§ **Data provided**:
──────
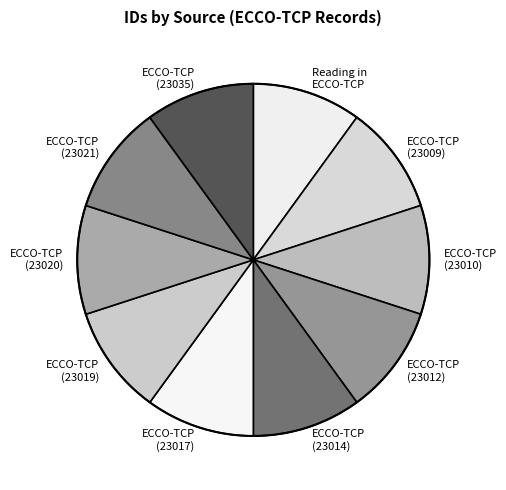

What is the ratio of the value at ECCO-TCP (23019) to the value at ECCO-TCP (23009)?

1.0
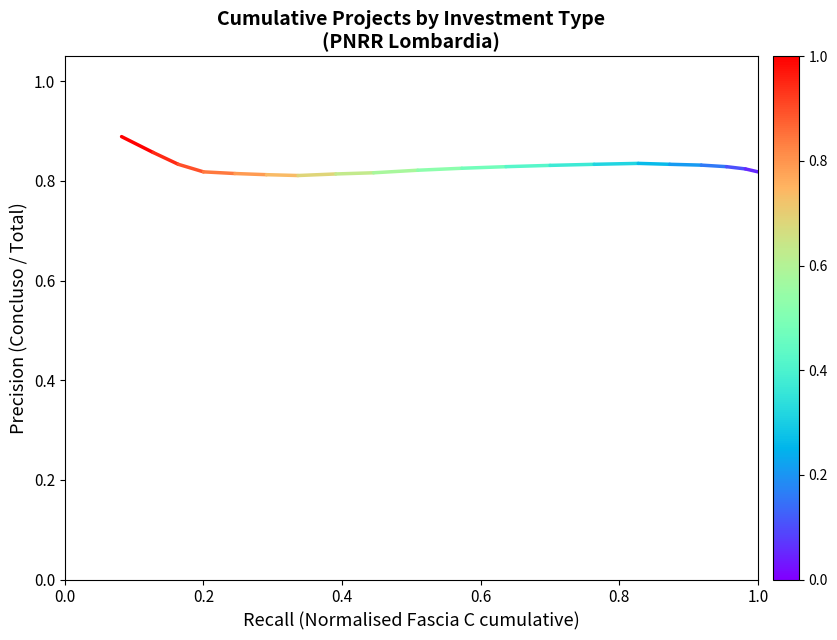

The value at 0.0 is 1.3. True or false?

False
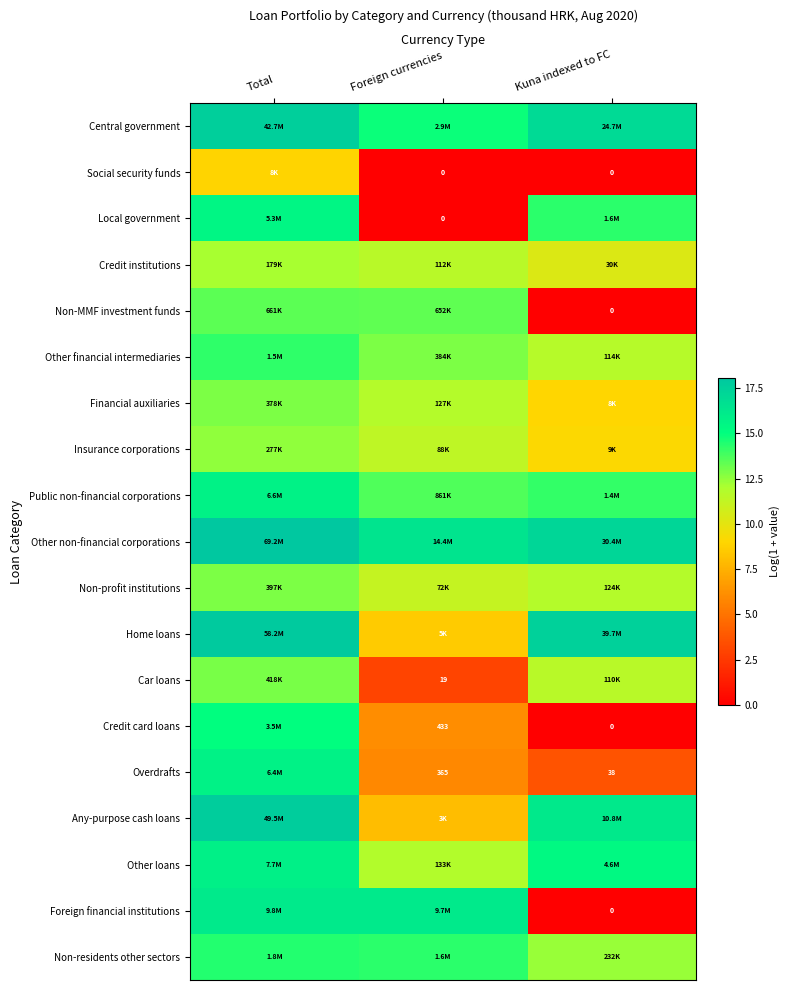

What is the difference between the maximum and minimum values in the Public non-financial corporations series?

2.0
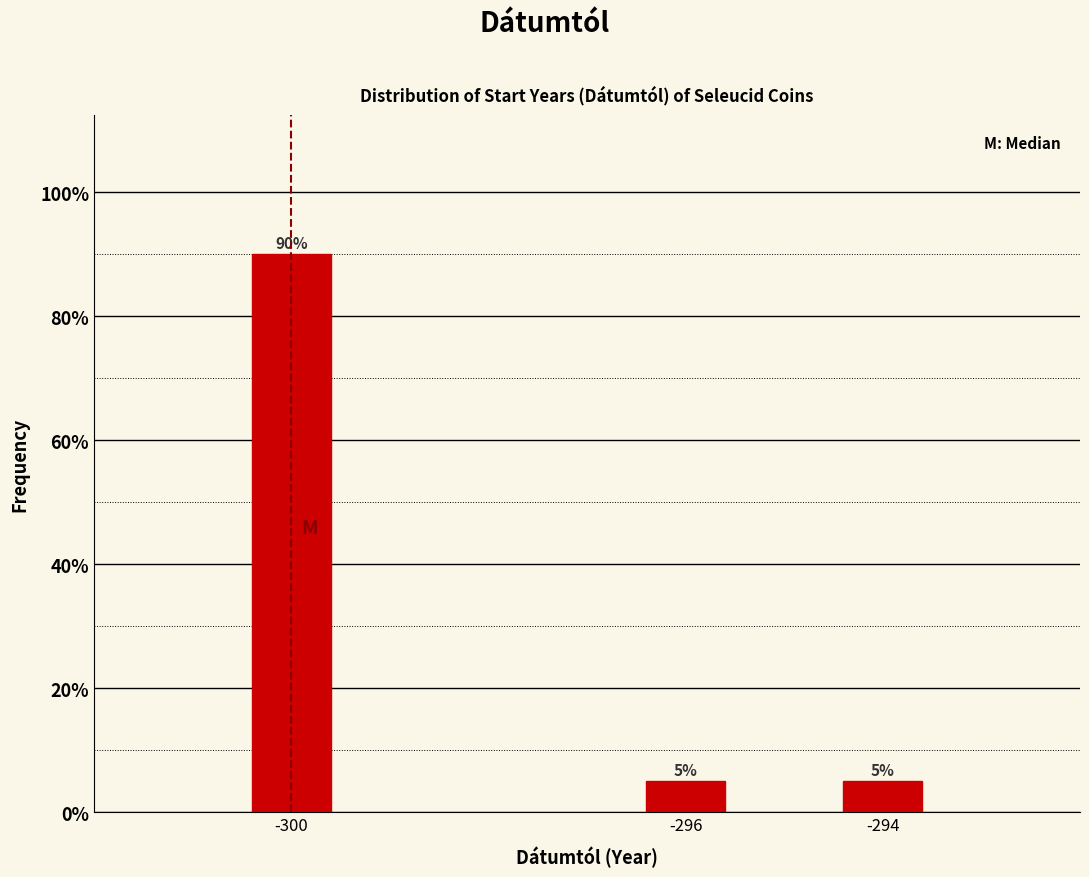

Reading right to left, list all the values displayed in this chart.

5	5	90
──────
§ **Work instructions**:
Lay out the lines of all the records above as a Markdown table with two columns, Row for the row number and Text for the line, skipping blank lines. Leave the pictures out.

§ **Problem solution**:
| Row | Text |
|---|---|
| 1 | What is the ratio of the value at ECCO-TCP (23019) to the value at ECCO-TCP (23009)? |
| 2 | 1.0 |
| 3 | The value at 0.0 is 1.3. True or false? |
| 4 | False |
| 5 | What is the difference between the maximum and minimum values in the Public non-financial corporations series? |
| 6 | 2.0 |
| 7 | Reading right to left, list all the values displayed in this chart. |
| 8 | 5	5	90 |